# feeder emt clearances



## zen (Jun 15, 2009)

where should i look in the code book to find clearances for conduits...my situation is there is a duct work that the powers to be arent gonna move and i need my feeder pipe to be right up against them for one of my panel locations..3.5 in emt si cant kick it...mostly i dont want to be too close to if im not supposed to be..im more familiar with clearances on panels and fixtures than i am conduits and raceways....thanks for any help...point me in the direction and ill do the reading.


----------



## HARRY304E (Sep 15, 2010)

zen said:


> where should i look in the code book to find clearances for conduits...my situation is there is a duct work that the powers to be arent gonna move and i need my feeder pipe to be right up against them for one of my panel locations..3.5 in emt si cant kick it...mostly i dont want to be too close to if im not supposed to be..im more familiar with clearances on panels and fixtures than i am conduits and raceways....thanks for any help...point me in the direction and ill do the reading.


Uni-strut "Threaded Rod", and beam clamps off of the building steal.

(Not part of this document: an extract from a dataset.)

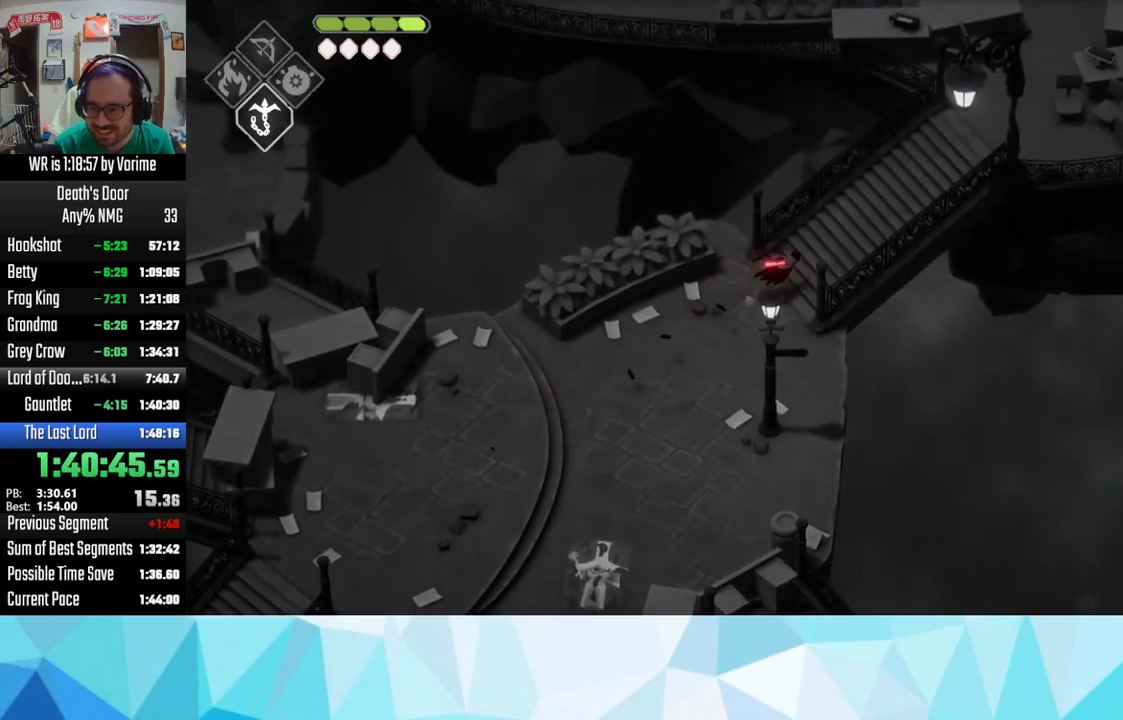
{"buttons": ["CROSS"], "left_stick": "up-right", "right_stick": "center", "events": [[50, "CROSS", "up"], [100, "CROSS", "down"], [250, "CROSS", "up"], [316, "CROSS", "down"], [433, "CROSS", "up"], [466, "CROSS", "down"]]}
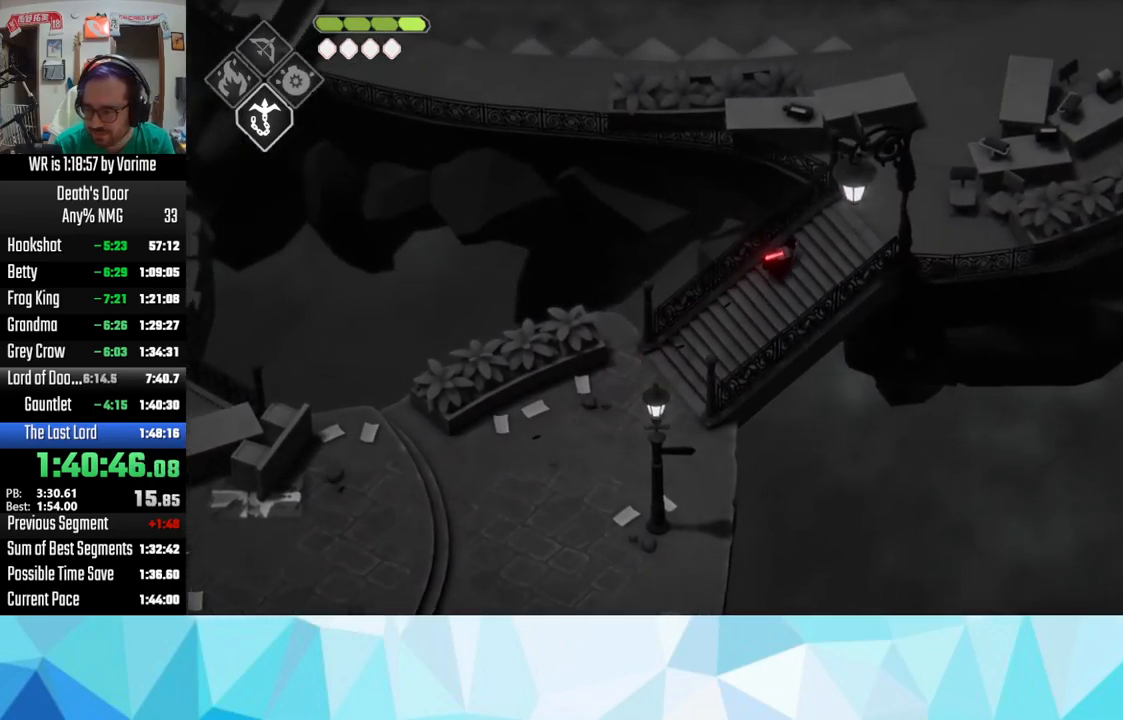
{"buttons": ["CROSS"], "left_stick": "up-right", "right_stick": "center", "events": [[116, "CROSS", "up"], [183, "CROSS", "down"], [350, "CROSS", "up"], [416, "CROSS", "down"]]}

Also read through article 300.


----------



## TOOL_5150 (Aug 27, 2007)

the NEC doesnt care if your conduit is touching duct work.


----------



## electric mike (Jun 15, 2009)

The trick is to push the duct work up as hard as you can. Don't worry, it buckles before it breaks. :thumbsup:


----------



## Pistol_Pete (Aug 17, 2012)

electric mike said:


> The trick is to push the duct work up as hard as you can. Don't worry, it buckles before it breaks. :thumbsup:


I like your style👍


----------